SigEp’s highest honor, the Order of the Golden Heart, is given to brothers who have served the Fraternity for at least 30 years.
The college years provide young SigEps with the moral compass and formative experiences that inform life decisions and expand personal abilities. As brothers set out after graduation, each day brings new opportunities and challenges. Priorities are established, daily decisions add up and the narrative of a life is written.
With more than 325,000 alumni, there are countless stories of SigEp men who have devoted their entire adult lives to ideals formed during the college years. We celebrate their triumphs and extraordinary contributions in chapter newsletters and on homecoming weekends, in the pages of the Journal and at national gatherings. Above all accolades, one award stands out. And so we present the Order of the Golden Heart at the biennial Grand Chapter Conclave — the Fraternity’s largest stage.
The Order of the Golden Heart is the Fraternity’s highest honor. Its members have made a unique and measurable impact on the SigEp experience through a lifetime of service, often at great personal sacrifice. Conceived by Past Grand President Bedford W. Black, Wake Forest ’41, the gold medallion was first awarded at the 1959 Conclave. Only 160 SigEp alumni have received this great honor, and inductees join a lineage that begins with Founder William “Uncle Billy” Phillips, Richmond 1903.
The article below shares the stories of three honored with this award at the 55th Grand Chapter Conclave. Their life journeys and commitment to SigEp virtues serve as inspiration for us all.
Gary Ordway, Drake ’66
Brother Ordway’s 47 years of service to SigEp began when he starting advising his chapter a few years after graduating. Decades before fraternities and universities began promoting alcohol awareness, he was organizing seminars for brothers on the dangers associated with drinking. It was this type of visionary thinking that enabled him to guide frustrated alumni through the chapter’s closure in the mid-1990s. As AVC president, he inspired these volunteers to work to recharter the chapter — something no other fraternity had ever managed to do at Drake. The chapter restarted in 2000 with just 15 men. By 2002, Iowa Delta had a new charter, and the next year, a Buchanan Cup. This was just the first of many Buc Cups and a period of phenomenal growth that has seen the chapter soar to more than 100 men. Through it all, Ordway was there, personally mentoring undergraduates, emphasizing the importance of academics, championing the value of a substance-free home and building a culture where mistakes of the past won’t be repeated. Today, he continues to lead the AVC and has steered Iowa Delta through RLC accreditation, a capital campaign and renovation of the chapter home.

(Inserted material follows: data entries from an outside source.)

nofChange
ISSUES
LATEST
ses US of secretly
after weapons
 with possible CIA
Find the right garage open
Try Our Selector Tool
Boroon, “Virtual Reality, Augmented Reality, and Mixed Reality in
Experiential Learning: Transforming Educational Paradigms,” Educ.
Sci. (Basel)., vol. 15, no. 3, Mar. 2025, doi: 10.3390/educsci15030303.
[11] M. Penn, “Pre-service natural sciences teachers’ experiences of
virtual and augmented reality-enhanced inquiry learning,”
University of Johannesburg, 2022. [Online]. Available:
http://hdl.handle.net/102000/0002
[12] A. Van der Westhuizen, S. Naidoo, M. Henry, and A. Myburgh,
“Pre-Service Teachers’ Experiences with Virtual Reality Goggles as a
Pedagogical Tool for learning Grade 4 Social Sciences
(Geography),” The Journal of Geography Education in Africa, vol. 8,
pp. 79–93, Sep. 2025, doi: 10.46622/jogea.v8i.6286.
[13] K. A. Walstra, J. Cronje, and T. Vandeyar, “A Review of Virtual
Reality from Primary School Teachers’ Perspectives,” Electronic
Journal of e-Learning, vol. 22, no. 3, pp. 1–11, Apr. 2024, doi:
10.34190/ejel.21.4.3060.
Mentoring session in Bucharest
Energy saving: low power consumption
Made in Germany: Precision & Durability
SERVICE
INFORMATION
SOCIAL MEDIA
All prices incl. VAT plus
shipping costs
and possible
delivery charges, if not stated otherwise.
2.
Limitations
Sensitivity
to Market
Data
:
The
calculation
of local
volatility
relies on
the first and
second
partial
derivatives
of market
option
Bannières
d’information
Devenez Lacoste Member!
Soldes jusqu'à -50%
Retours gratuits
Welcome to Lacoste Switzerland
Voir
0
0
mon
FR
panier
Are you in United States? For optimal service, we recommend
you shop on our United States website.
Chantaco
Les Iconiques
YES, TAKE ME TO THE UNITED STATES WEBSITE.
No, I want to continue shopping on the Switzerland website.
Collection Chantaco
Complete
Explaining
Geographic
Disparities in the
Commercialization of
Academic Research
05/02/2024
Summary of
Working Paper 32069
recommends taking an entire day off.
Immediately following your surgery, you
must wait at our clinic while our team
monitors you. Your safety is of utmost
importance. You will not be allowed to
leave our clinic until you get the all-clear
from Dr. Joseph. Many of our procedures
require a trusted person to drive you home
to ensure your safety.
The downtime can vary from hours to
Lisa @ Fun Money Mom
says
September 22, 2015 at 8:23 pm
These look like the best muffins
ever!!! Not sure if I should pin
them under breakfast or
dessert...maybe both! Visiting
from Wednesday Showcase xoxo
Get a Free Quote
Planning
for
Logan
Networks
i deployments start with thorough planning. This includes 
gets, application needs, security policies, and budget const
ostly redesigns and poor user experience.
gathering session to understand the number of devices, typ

Denis Dieker, Wichita State ’77
Brother Dieker’s engagement as a volunteer began when he became AVC treasurer following graduation. He soon began contributing to the alumni newsletter and has played a key role in keeping alumni informed and connected ever since. For three years, he served as a district governor and then resumed volunteering with his home chapter as AVC president. During this time, Dieker focused on recruiting more volunteers and established terms for certain positions. This led to stronger connections between alumni and undergraduates and more consistent mentoring of undergraduate leaders. It also enhanced the experience for volunteers by giving them the opportunity to serve in a variety of roles. Before transitioning back to the role of treasurer, Dieker kick-started fundraising efforts for a new chapter home and later managed the AVC’s successful $2.4 million capital campaign. Now a general AVC member, he spends a great deal of time working directly with undergraduates. He supports national leadership programming through the NUTS! McAuliffe Society and the Educational Foundation and has also established scholarships for brothers in his home chapter.
Bert Harris, Florida ’74
In his early years as a volunteer, Brother Harris served as an advisor and chapter counselor to two chapters while also attending law school. He later served as AVC president for one of these chapters while building his own practice. He brought a special quality to the role, gaining the admiration of fellow volunteers for his commitment and leadership in the process. His dedication and ability to lead served Harris well as he transitioned into the role of SigEp National Housing trustee and soon after, president of SENH. Over the next 15 years, he broadened the level of services the Fraternity could provide by expanding SENH’s lending capability and through the launch of the property management program. These initiatives have enabled AVCs to provide high-quality housing that enhances the SigEp experience. Harris later served on the National Board as Grand Secretary. From 2011 to 2013, he served as Grand President, laying the groundwork for the resurgence of the Balanced Man Program. Since concluding his term, he is once again volunteering with his home chapter, serving as president of the Florida Alpha Educational Foundation.